Throughout the concert, I couldn’t help but think about whether or not Spiner actually wanted to be there. I wondered if he disliked always having to be Data in some form or another, or, alternately, still wished he was playing Data. The entire evening was defined by nostalgia, and that’s a very tricky emotion to get right. Done wrong, nostalgia feels desperate and even resentful of the present, like an old man complaining about Kids These Days. Good nostalgia, though, brings a bit of that past back into the present and makes it alive again. Spiner’s show, honestly, was a little bit of both (he did a bit about being less successful than Patrick Stewart) but it was thankfully more nostalgia of the enlivening variety than the resentful kind, if that makes any sense.
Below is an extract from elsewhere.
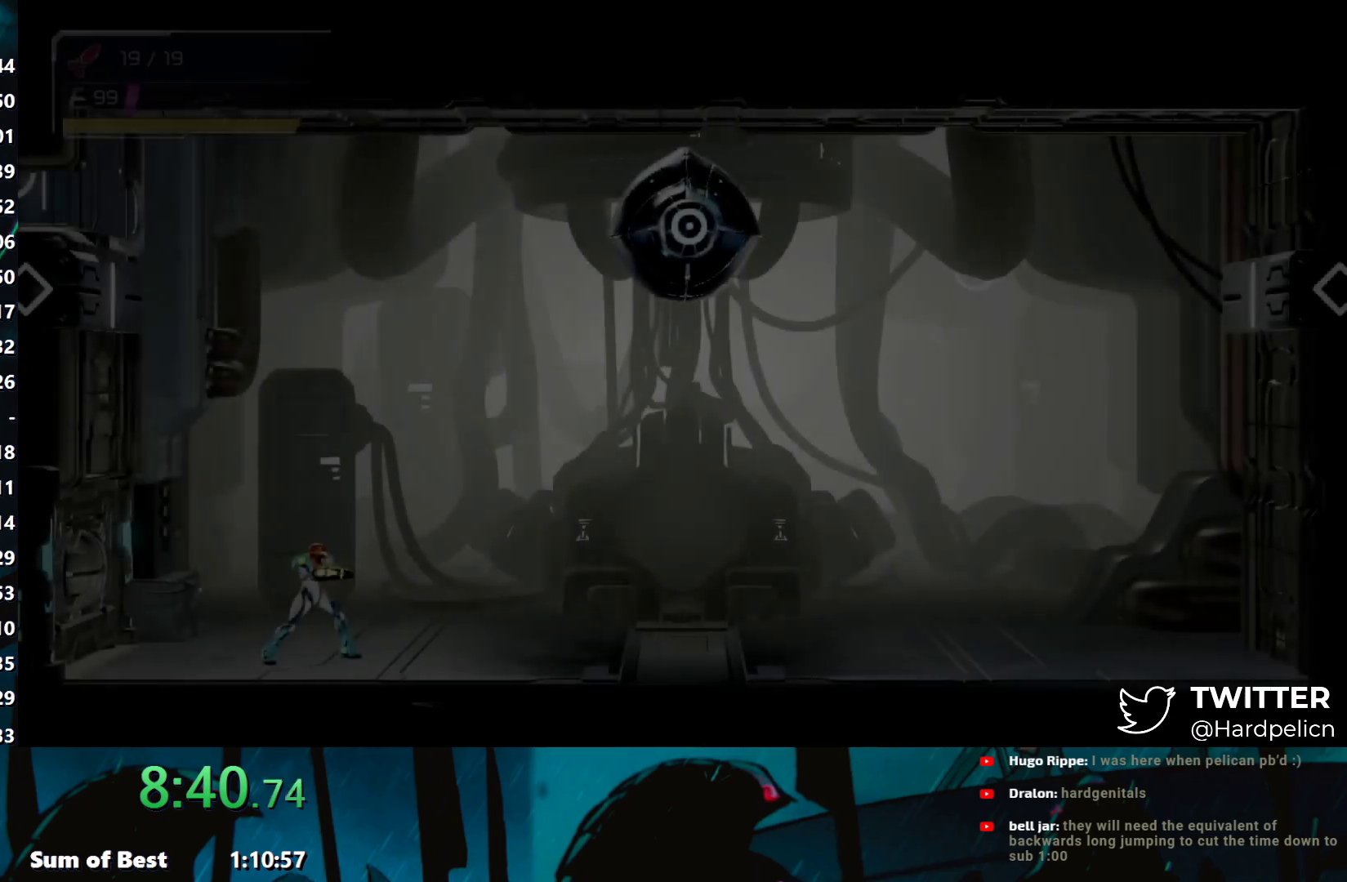
{"buttons": ["Y", "L1", "R1"], "left_stick": "up-right", "events": [[150, "Y", "down"], [233, "Y", "up"], [300, "Y", "down"], [400, "Y", "up"], [500, "Y", "down"]]}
For a little while, I and a theater full of people felt a little bit of that TNG magic come back.

Again, I can’t overemphasize how amazingly uncool the event was. However, upon leaving the Roseland my girlfriend and I were both filled with strong, positive emotions. Various people around us bore all the outward marks of being really, really happy. Brent Spiner and his band had made a theater full of people feel pretty damn good, and, arguably, that’s the whole point of any kind of live show or concert. After a certain point, it doesn’t matter that you’re not cool.

Oh yeah, and Michael Dorn showed up. That was neat.